Retype, word for word, every line from the one holding "holds. For calculating" through the one holding "6.2.3 Magnetic field." in the entries below, both included, and only those lines.

--

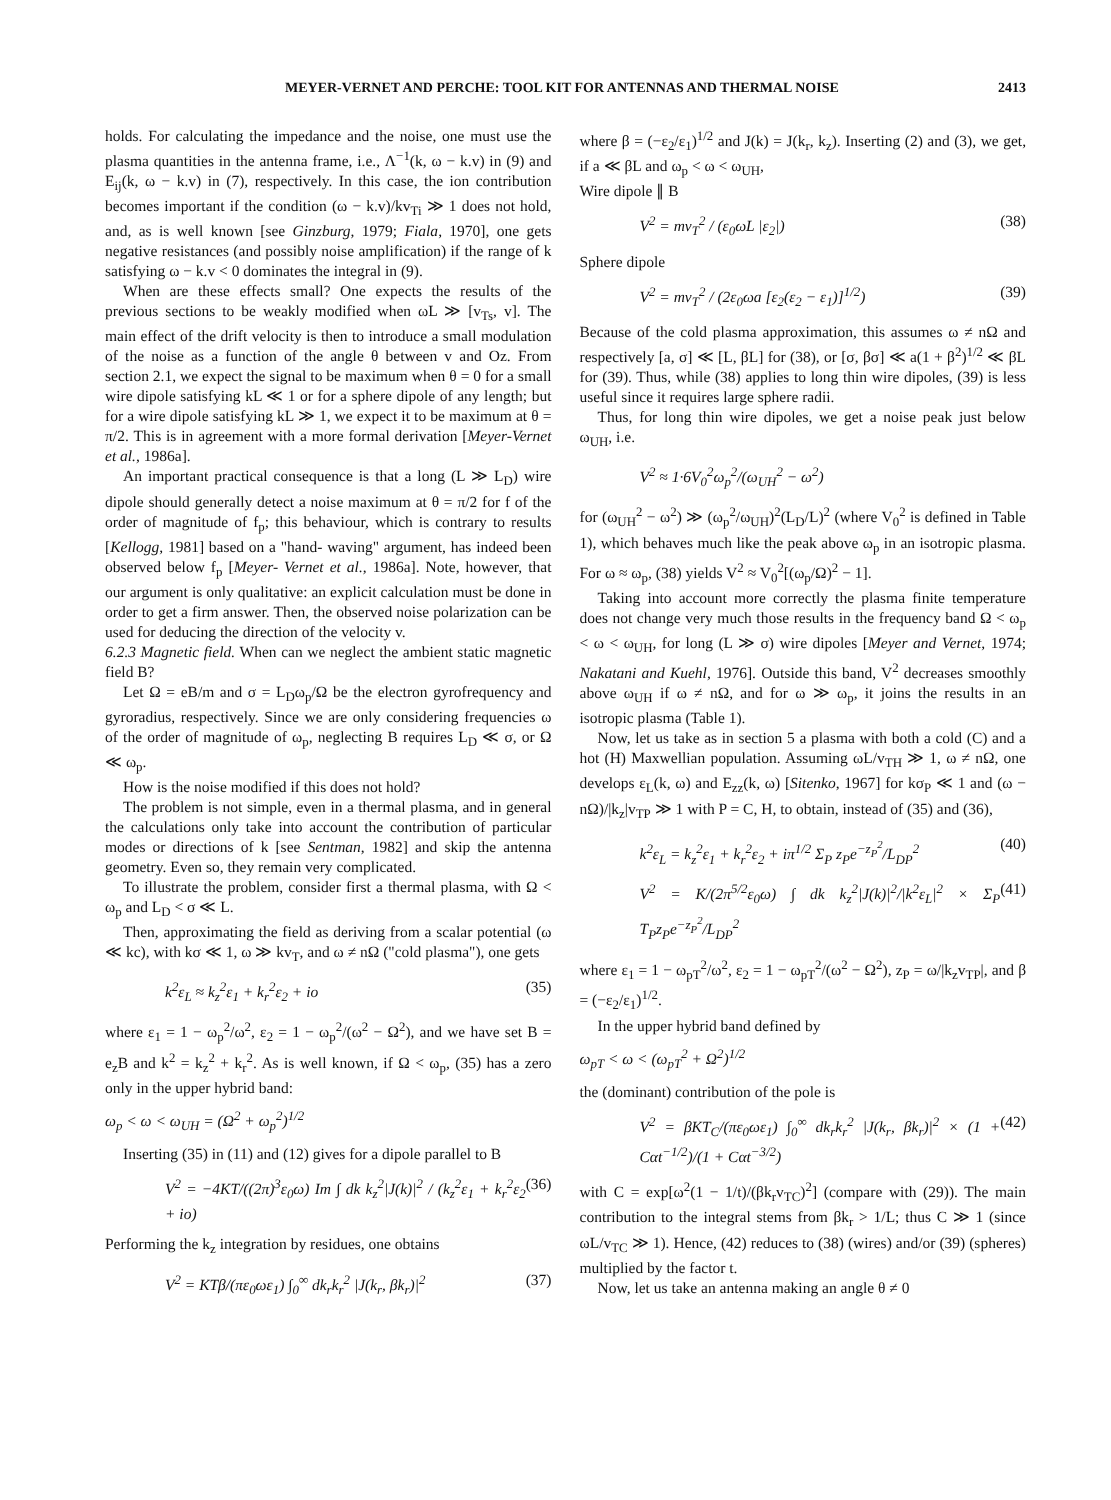MEYER-VERNET AND PERCHE: TOOL KIT FOR ANTENNAS AND THERMAL NOISE 2413
holds. For calculating the impedance and the noise, one must use the plasma quantities in the antenna frame, i.e., Λ<sup>−1</sup>(k, ω − k.v) in (9) and E<sub>ij</sub>(k, ω − k.v) in (7), respectively. In this case, the ion contribution becomes important if the condition (ω − k.v)/kv<sub>Ti</sub> ≫ 1 does not hold, and, as is well known [see Ginzburg, 1979; Fiala, 1970], one gets negative resistances (and possibly noise amplification) if the range of k satisfying ω − k.v < 0 dominates the integral in (9).
When are these effects small? One expects the results of the previous sections to be weakly modified when ωL ≫ [v<sub>Ts</sub>, v]. The main effect of the drift velocity is then to introduce a small modulation of the noise as a function of the angle θ between v and Oz. From section 2.1, we expect the signal to be maximum when θ = 0 for a small wire dipole satisfying kL ≪ 1 or for a sphere dipole of any length; but for a wire dipole satisfying kL ≫ 1, we expect it to be maximum at θ = π/2. This is in agreement with a more formal derivation [Meyer-Vernet et al., 1986a].
An important practical consequence is that a long (L ≫ L<sub>D</sub>) wire dipole should generally detect a noise maximum at θ = π/2 for f of the order of magnitude of f<sub>p</sub>; this behaviour, which is contrary to results [Kellogg, 1981] based on a "hand- waving" argument, has indeed been observed below f<sub>p</sub> [Meyer- Vernet et al., 1986a]. Note, however, that our argument is only qualitative: an explicit calculation must be done in order to get a firm answer. Then, the observed noise polarization can be used for deducing the direction of the velocity v.
6.2.3 Magnetic field. When can we neglect the ambient static magnetic field B?
Let Ω = eB/m and σ = L<sub>D</sub>ω<sub>p</sub>/Ω be the electron gyrofrequency and gyroradius, respectively. Since we are only considering frequencies ω of the order of magnitude of ω<sub>p</sub>, neglecting B requires L<sub>D</sub> ≪ σ, or Ω ≪ ω<sub>p</sub>.
How is the noise modified if this does not hold?
The problem is not simple, even in a thermal plasma, and in general the calculations only take into account the contribution of particular modes or directions of k [see Sentman, 1982] and skip the antenna geometry. Even so, they remain very complicated.
To illustrate the problem, consider first a thermal plasma, with Ω < ω<sub>p</sub> and L<sub>D</sub> < σ ≪ L.
Then, approximating the field as deriving from a scalar potential (ω ≪ kc), with kσ ≪ 1, ω ≫ kv<sub>T</sub>, and ω ≠ nΩ ("cold plasma"), one gets
k<sup>2</sup>ε<sub>L</sub> ≈ k<sub>z</sub><sup>2</sup>ε<sub>1</sub> + k<sub>r</sub><sup>2</sup>ε<sub>2</sub> + io (35)
where ε<sub>1</sub> = 1 − ω<sub>p</sub><sup>2</sup>/ω<sup>2</sup>, ε<sub>2</sub> = 1 − ω<sub>p</sub><sup>2</sup>/(ω<sup>2</sup> − Ω<sup>2</sup>), and we have set B = e<sub>z</sub>B and k<sup>2</sup> = k<sub>z</sub><sup>2</sup> + k<sub>r</sub><sup>2</sup>. As is well known, if Ω < ω<sub>p</sub>, (35) has a zero only in the upper hybrid band:
ω<sub>p</sub> < ω < ω<sub>UH</sub> = (Ω<sup>2</sup> + ω<sub>p</sub><sup>2</sup>)<sup>1/2</sup>
Inserting (35) in (11) and (12) gives for a dipole parallel to B
V<sup>2</sup> = −4KT/((2π)<sup>3</sup>ε<sub>0</sub>ω) Im ∫ dk k<sub>z</sub><sup>2</sup>|J(k)|<sup>2</sup> / (k<sub>z</sub><sup>2</sup>ε<sub>1</sub> + k<sub>r</sub><sup>2</sup>ε<sub>2</sub> + io) (36)
Performing the k<sub>z</sub> integration by residues, one obtains
V<sup>2</sup> = KTβ/(πε<sub>0</sub>ωε<sub>1</sub>) ∫<sub>0</sub><sup>∞</sup> dk<sub>r</sub>k<sub>r</sub><sup>2</sup> |J(k<sub>r</sub>, βk<sub>r</sub>)|<sup>2</sup> (37)
where β = (−ε<sub>2</sub>/ε<sub>1</sub>)<sup>1/2</sup> and J(k) = J(k<sub>r</sub>, k<sub>z</sub>). Inserting (2) and (3), we get, if a ≪ βL and ω<sub>p</sub> < ω < ω<sub>UH</sub>,
Wire dipole ∥ B
V<sup>2</sup> = mv<sub>T</sub><sup>2</sup> / (ε<sub>0</sub>ωL |ε<sub>2</sub>|) (38)
Sphere dipole
V<sup>2</sup> = mv<sub>T</sub><sup>2</sup> / (2ε<sub>0</sub>ωa [ε<sub>2</sub>(ε<sub>2</sub> − ε<sub>1</sub>)]<sup>1/2</sup>) (39)
Because of the cold plasma approximation, this assumes ω ≠ nΩ and respectively [a, σ] ≪ [L, βL] for (38), or [σ, βσ] ≪ a(1 + β<sup>2</sup>)<sup>1/2</sup> ≪ βL for (39). Thus, while (38) applies to long thin wire dipoles, (39) is less useful since it requires large sphere radii.
Thus, for long thin wire dipoles, we get a noise peak just below ω<sub>UH</sub>, i.e.
V<sup>2</sup> ≈ 1·6V<sub>0</sub><sup>2</sup>ω<sub>p</sub><sup>2</sup>/(ω<sub>UH</sub><sup>2</sup> − ω<sup>2</sup>)
for (ω<sub>UH</sub><sup>2</sup> − ω<sup>2</sup>) ≫ (ω<sub>p</sub><sup>2</sup>/ω<sub>UH</sub>)<sup>2</sup>(L<sub>D</sub>/L)<sup>2</sup> (where V<sub>0</sub><sup>2</sup> is defined in Table 1), which behaves much like the peak above ω<sub>p</sub> in an isotropic plasma. For ω ≈ ω<sub>p</sub>, (38) yields V<sup>2</sup> ≈ V<sub>0</sub><sup>2</sup>[(ω<sub>p</sub>/Ω)<sup>2</sup> − 1].
Taking into account more correctly the plasma finite temperature does not change very much those results in the frequency band Ω < ω<sub>p</sub> < ω < ω<sub>UH</sub>, for long (L ≫ σ) wire dipoles [Meyer and Vernet, 1974; Nakatani and Kuehl, 1976]. Outside this band, V<sup>2</sup> decreases smoothly above ω<sub>UH</sub> if ω ≠ nΩ, and for ω ≫ ω<sub>p</sub>, it joins the results in an isotropic plasma (Table 1).
Now, let us take as in section 5 a plasma with both a cold (C) and a hot (H) Maxwellian population. Assuming ωL/v<sub>TH</sub> ≫ 1, ω ≠ nΩ, one develops ε<sub>L</sub>(k, ω) and E<sub>zz</sub>(k, ω) [Sitenko, 1967] for kσ<sub>P</sub> ≪ 1 and (ω − nΩ)/|k<sub>z</sub>|v<sub>TP</sub> ≫ 1 with P = C, H, to obtain, instead of (35) and (36),
k<sup>2</sup>ε<sub>L</sub> = k<sub>z</sub><sup>2</sup>ε<sub>1</sub> + k<sub>r</sub><sup>2</sup>ε<sub>2</sub> + iπ<sup>1/2</sup> Σ<sub>P</sub> z<sub>P</sub>e<sup>−z<sub>P</sub><sup>2</sup></sup>/L<sub>DP</sub><sup>2</sup> (40)
V<sup>2</sup> = K/(2π<sup>5/2</sup>ε<sub>0</sub>ω) ∫ dk k<sub>z</sub><sup>2</sup>|J(k)|<sup>2</sup>/|k<sup>2</sup>ε<sub>L</sub>|<sup>2</sup> × Σ<sub>P</sub> T<sub>P</sub>z<sub>P</sub>e<sup>−z<sub>P</sub><sup>2</sup></sup>/L<sub>DP</sub><sup>2</sup> (41)
where ε<sub>1</sub> = 1 − ω<sub>pT</sub><sup>2</sup>/ω<sup>2</sup>, ε<sub>2</sub> = 1 − ω<sub>pT</sub><sup>2</sup>/(ω<sup>2</sup> − Ω<sup>2</sup>), z<sub>P</sub> = ω/|k<sub>z</sub>v<sub>TP</sub>|, and β = (−ε<sub>2</sub>/ε<sub>1</sub>)<sup>1/2</sup>.
In the upper hybrid band defined by
ω<sub>pT</sub> < ω < (ω<sub>pT</sub><sup>2</sup> + Ω<sup>2</sup>)<sup>1/2</sup>
the (dominant) contribution of the pole is
V<sup>2</sup> = βKT<sub>C</sub>/(πε<sub>0</sub>ωε<sub>1</sub>) ∫<sub>0</sub><sup>∞</sup> dk<sub>r</sub>k<sub>r</sub><sup>2</sup> |J(k<sub>r</sub>, βk<sub>r</sub>)|<sup>2</sup> × (1 + Cαt<sup>−1/2</sup>)/(1 + Cαt<sup>−3/2</sup>) (42)
with C = exp[ω<sup>2</sup>(1 − 1/t)/(βk<sub>r</sub>v<sub>TC</sub>)<sup>2</sup>] (compare with (29)). The main contribution to the integral stems from βk<sub>r</sub> > 1/L; thus C ≫ 1 (since ωL/v<sub>TC</sub> ≫ 1). Hence, (42) reduces to (38) (wires) and/or (39) (spheres) multiplied by the factor t.
Now, let us take an antenna making an angle θ ≠ 0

--

• RESPONSE
holds. For calculating the impedance and the noise, one must use the plasma quantities in the antenna frame, i.e., Λ<sup>−1</sup>(k, ω − k.v) in (9) and E<sub>ij</sub>(k, ω − k.v) in (7), respectively. In this case, the ion contribution becomes important if the condition (ω − k.v)/kv<sub>Ti</sub> ≫ 1 does not hold, and, as is well known [see Ginzburg, 1979; Fiala, 1970], one gets negative resistances (and possibly noise amplification) if the range of k satisfying ω − k.v < 0 dominates the integral in (9).
When are these effects small? One expects the results of the previous sections to be weakly modified when ωL ≫ [v<sub>Ts</sub>, v]. The main effect of the drift velocity is then to introduce a small modulation of the noise as a function of the angle θ between v and Oz. From section 2.1, we expect the signal to be maximum when θ = 0 for a small wire dipole satisfying kL ≪ 1 or for a sphere dipole of any length; but for a wire dipole satisfying kL ≫ 1, we expect it to be maximum at θ = π/2. This is in agreement with a more formal derivation [Meyer-Vernet et al., 1986a].
An important practical consequence is that a long (L ≫ L<sub>D</sub>) wire dipole should generally detect a noise maximum at θ = π/2 for f of the order of magnitude of f<sub>p</sub>; this behaviour, which is contrary to results [Kellogg, 1981] based on a "hand- waving" argument, has indeed been observed below f<sub>p</sub> [Meyer- Vernet et al., 1986a]. Note, however, that our argument is only qualitative: an explicit calculation must be done in order to get a firm answer. Then, the observed noise polarization can be used for deducing the direction of the velocity v.
6.2.3 Magnetic field. When can we neglect the ambient static magnetic field B?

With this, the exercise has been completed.